**YOUR ASSIGNMENT**
Repeat the stretch of entries below from the line with "matches previous behaviour.)" through the line with "rotation is performed.". Include both ends and add nothing.

━━━━━━━━━━━━━━━━━━━━

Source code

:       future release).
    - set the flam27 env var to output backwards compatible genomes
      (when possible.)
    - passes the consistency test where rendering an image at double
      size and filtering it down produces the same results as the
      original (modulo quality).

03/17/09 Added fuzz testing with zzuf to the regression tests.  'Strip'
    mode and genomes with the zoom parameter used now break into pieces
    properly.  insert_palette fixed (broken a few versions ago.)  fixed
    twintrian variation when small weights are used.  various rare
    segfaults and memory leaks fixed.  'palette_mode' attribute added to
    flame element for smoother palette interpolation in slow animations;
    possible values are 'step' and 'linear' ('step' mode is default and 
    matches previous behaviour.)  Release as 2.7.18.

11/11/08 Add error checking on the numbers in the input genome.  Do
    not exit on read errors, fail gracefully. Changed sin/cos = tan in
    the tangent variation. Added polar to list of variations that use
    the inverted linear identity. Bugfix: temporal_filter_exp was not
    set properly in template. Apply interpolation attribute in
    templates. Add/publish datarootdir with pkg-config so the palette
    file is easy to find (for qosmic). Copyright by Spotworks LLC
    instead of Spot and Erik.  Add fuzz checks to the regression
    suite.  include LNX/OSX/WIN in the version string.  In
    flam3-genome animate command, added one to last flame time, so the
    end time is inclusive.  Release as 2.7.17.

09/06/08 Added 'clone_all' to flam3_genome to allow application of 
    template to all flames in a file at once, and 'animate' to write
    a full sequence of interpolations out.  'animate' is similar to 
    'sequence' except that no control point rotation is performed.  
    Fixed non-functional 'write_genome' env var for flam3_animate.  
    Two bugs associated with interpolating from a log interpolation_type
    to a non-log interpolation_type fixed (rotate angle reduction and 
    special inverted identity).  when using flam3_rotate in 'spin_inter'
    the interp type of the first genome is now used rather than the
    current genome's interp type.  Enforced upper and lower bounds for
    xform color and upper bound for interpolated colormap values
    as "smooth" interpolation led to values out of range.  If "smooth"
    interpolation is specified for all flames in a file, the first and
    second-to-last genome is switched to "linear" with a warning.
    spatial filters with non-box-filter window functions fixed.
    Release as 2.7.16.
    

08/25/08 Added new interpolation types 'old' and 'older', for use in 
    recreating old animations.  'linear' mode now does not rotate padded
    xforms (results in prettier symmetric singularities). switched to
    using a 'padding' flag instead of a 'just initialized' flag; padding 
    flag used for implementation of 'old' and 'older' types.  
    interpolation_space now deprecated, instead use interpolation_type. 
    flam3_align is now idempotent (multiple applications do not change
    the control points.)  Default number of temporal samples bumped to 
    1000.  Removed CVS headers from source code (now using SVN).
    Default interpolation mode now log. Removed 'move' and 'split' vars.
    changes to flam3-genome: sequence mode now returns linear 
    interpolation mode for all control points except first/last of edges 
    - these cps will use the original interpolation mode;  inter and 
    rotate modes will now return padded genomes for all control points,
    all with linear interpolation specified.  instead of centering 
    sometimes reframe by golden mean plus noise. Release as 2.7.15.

━━━━━━━━━━━━━━━━━━━━

**WRITTEN ANSWER**
    matches previous behaviour.)  Release as 2.7.18.

11/11/08 Add error checking on the numbers in the input genome.  Do
    not exit on read errors, fail gracefully. Changed sin/cos = tan in
    the tangent variation. Added polar to list of variations that use
    the inverted linear identity. Bugfix: temporal_filter_exp was not
    set properly in template. Apply interpolation attribute in
    templates. Add/publish datarootdir with pkg-config so the palette
    file is easy to find (for qosmic). Copyright by Spotworks LLC
    instead of Spot and Erik.  Add fuzz checks to the regression
    suite.  include LNX/OSX/WIN in the version string.  In
    flam3-genome animate command, added one to last flame time, so the
    end time is inclusive.  Release as 2.7.17.

09/06/08 Added 'clone_all' to flam3_genome to allow application of 
    template to all flames in a file at once, and 'animate' to write
    a full sequence of interpolations out.  'animate' is similar to 
    'sequence' except that no control point rotation is performed.  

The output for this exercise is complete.